Chad Coleman, best known for his roles on The Wire and The Walking Dead, largely narrates the film as Whitfield.  The audience sees Jackson through his eyes, and Coleman admirably portrays Whitfield as fluctuating between awestruck fan, close friend, protector, and reluctant observer of Jackson’s wild spending sprees.  Sam Adegoke, currently starring in CW’s Dynasty reboot, plays Beard as somewhat immature but loyal, a man who also transforms from avid fan to friend.  The story begins in 2006, after Jackson and his kids have returned from a year in Bahrain. Noted Jackson impersonator Navi (who Jackson sometimes employed as a decoy to fool paparazzi) makes his acting debut in the film, and his inexperience occasionally shows.  His British accent frequently creeps into his speech, but Navi does show promising skills in a scene involving Jackson flying into a rage.  He and the bodyguards have taken the kids to a hotel pool; after being assured of complete privacy, Jackson suddenly spots a security camera in a corner of the room.  Screaming and crying, Jackson rips the camera out of the wall as Whitfield and Beard rush to calm him.  Crumpled on the floor and sobbing, Navi evokes the star’s intense fear of the public and the media.  The bodyguards serve as parents as well as protectors in this scene, softly speaking to him and almost embracing Jackson.
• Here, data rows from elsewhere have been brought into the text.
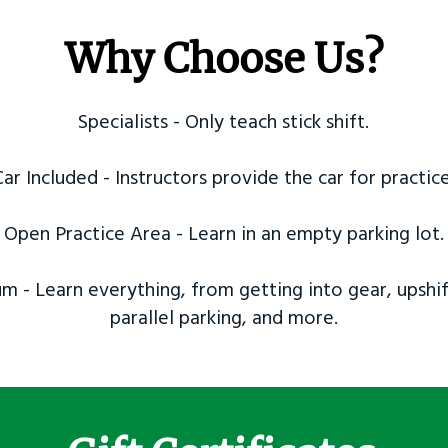
Why Choose Us?
Specialists - Only teach stick shift.
Car Included - Instructors provide the car for practice
Open Practice Area - Learn in an empty parking lot.
m - Learn everything, from getting into gear, upshif
parallel parking, and more.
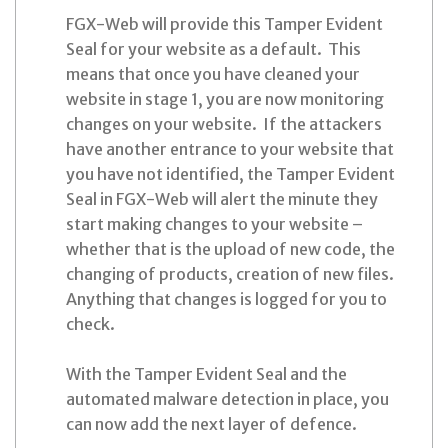
FGX-Web will provide this Tamper Evident
Seal for your website as a default. This
means that once you have cleaned your
website in stage 1, you are now monitoring
changes on your website. If the attackers
have another entrance to your website that
you have not identified, the Tamper Evident
Seal in FGX-Web will alert the minute they
start making changes to your website –
whether that is the upload of new code, the
changing of products, creation of new files.
Anything that changes is logged for you to
check.
With the Tamper Evident Seal and the
automated malware detection in place, you
can now add the next layer of defence.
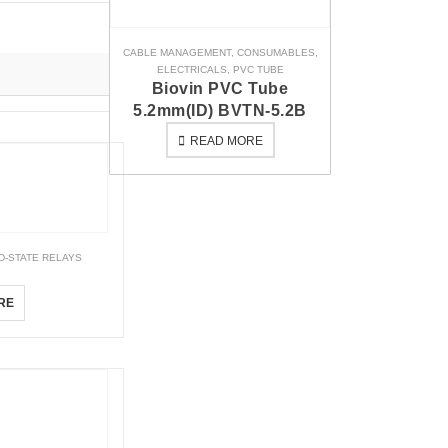
CABLE MANAGEMENT
,
CONSUMABLES
,
ELECTRICALS
,
PVC TUBE
Biovin PVC Tube
5.2mm(ID) BVTN-5.2B
READ MORE
D-STATE RELAYS
FD
RE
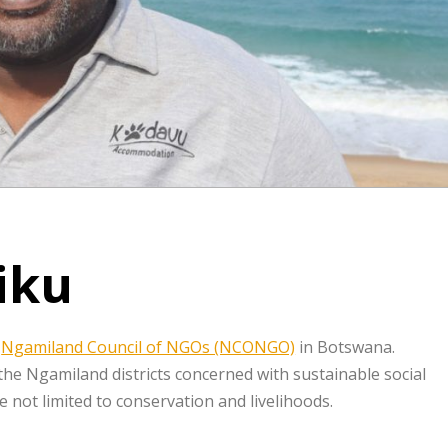
iku
r
Ngamiland Council of NGOs (NCONGO)
in Botswana.
 Ngamiland districts concerned with sustainable social
 not limited to conservation and livelihoods.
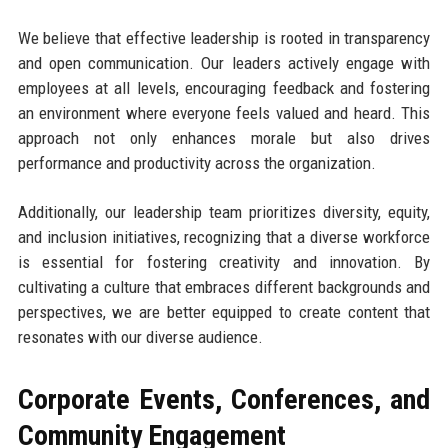
We believe that effective leadership is rooted in transparency
and open communication. Our leaders actively engage with
employees at all levels, encouraging feedback and fostering
an environment where everyone feels valued and heard. This
approach not only enhances morale but also drives
performance and productivity across the organization.
Additionally, our leadership team prioritizes diversity, equity,
and inclusion initiatives, recognizing that a diverse workforce
is essential for fostering creativity and innovation. By
cultivating a culture that embraces different backgrounds and
perspectives, we are better equipped to create content that
resonates with our diverse audience.
Corporate Events, Conferences, and
Community Engagement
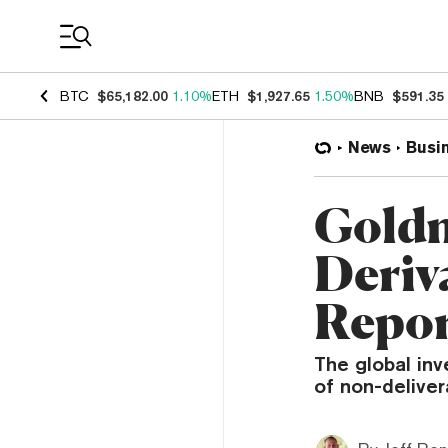
Coin Prices
BTC
$65,182.00
1.10%
ETH
$1,927.65
1.50%
BNB
$591.35
News
Busi
Goldm
Deriva
Repo
The global inv
of non-deliver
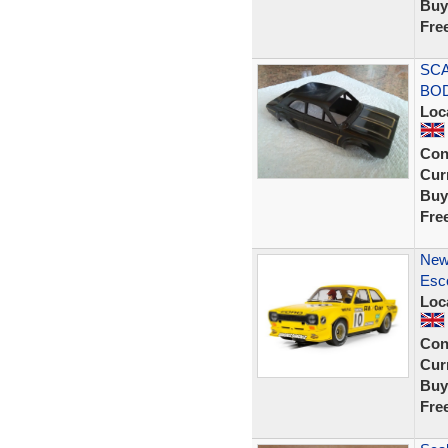
Buy
Fre
SCA
BOD
Loc
Con
Curr
Buy
Fre
New
Esco
Loc
Con
Curr
Buy
Fre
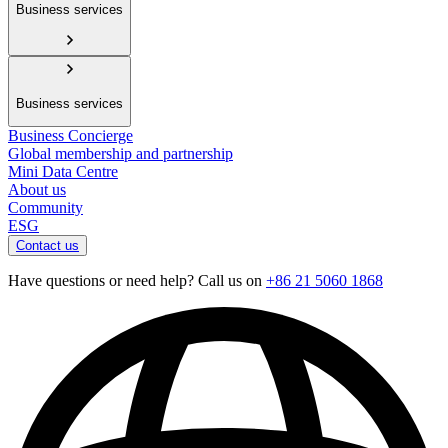
Business services
Business services
Business Concierge
Global membership and partnership
Mini Data Centre
About us
Community
ESG
Contact us
Have questions or need help? Call us on
+86 21 5060 1868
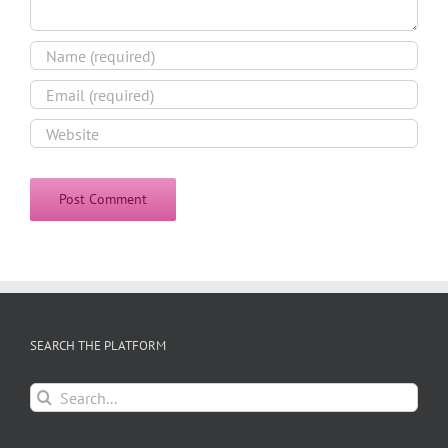
SEARCH THE PLATFORM
Search
for:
Numerous scenes suggest that his manager (played by Holly Robinson Peete) and his family (namely his father and a particularly violent Randy Jackson) took advantage of the star.  When Jackson tried appearing in public, he would be mobbed by fans or approached by photographers.  He and his children appear as prisoners, with his daughter Paris repeatedly requesting that they return to their former home “Neverland” rather than move from home to home.  Whitfield and Beard remain stalwarts in Jackson’s life, even when Jackson could not pay their salaries due to his dire financial straits.

Searching for Neverland does not reenact Jackson’s death, and Murray appears briefly in one scene.  Since the Jackson Estate would not license any of the singer’s music for use, Navi sings and dances much less than one would expect from a Jackson biopic.  Being a Lifetime film, the movie was clearly shot on a tight budget.  The writing can appear heavy handed at times—when Jackson tells Whitfield he cannot perform five shows a week in Vegas, he shouts, “It would kill me, Bill. Kill me!”  Other scenes are unnecessarily lengthy, such as Jackson’s Vegas shopping spree.  In addition, some details are omitted or altered—for example, the recreation of Jackson’s final press conference announcing the “This Is It” London shows fails to portray how painfully thin and sluggish he appeared. In real life, it was clear from that moment that Jackson suffered from serious health problems.

Michael Jackson: Searching for Neverland deserves credit for not exploiting the late singer’s legacy; indeed, the writers and actors appear highly respectful.  However, the source material can be legitimately questioned—after all, few witnessed Jackson’s life from 2006-2009.  Capturing Jackson’s complex life in just two hours is a tall order, and the film falls far short in that regard.  If fans want another perspective on his life, however, the movie may provide limited insight into the final days of a tortured legend.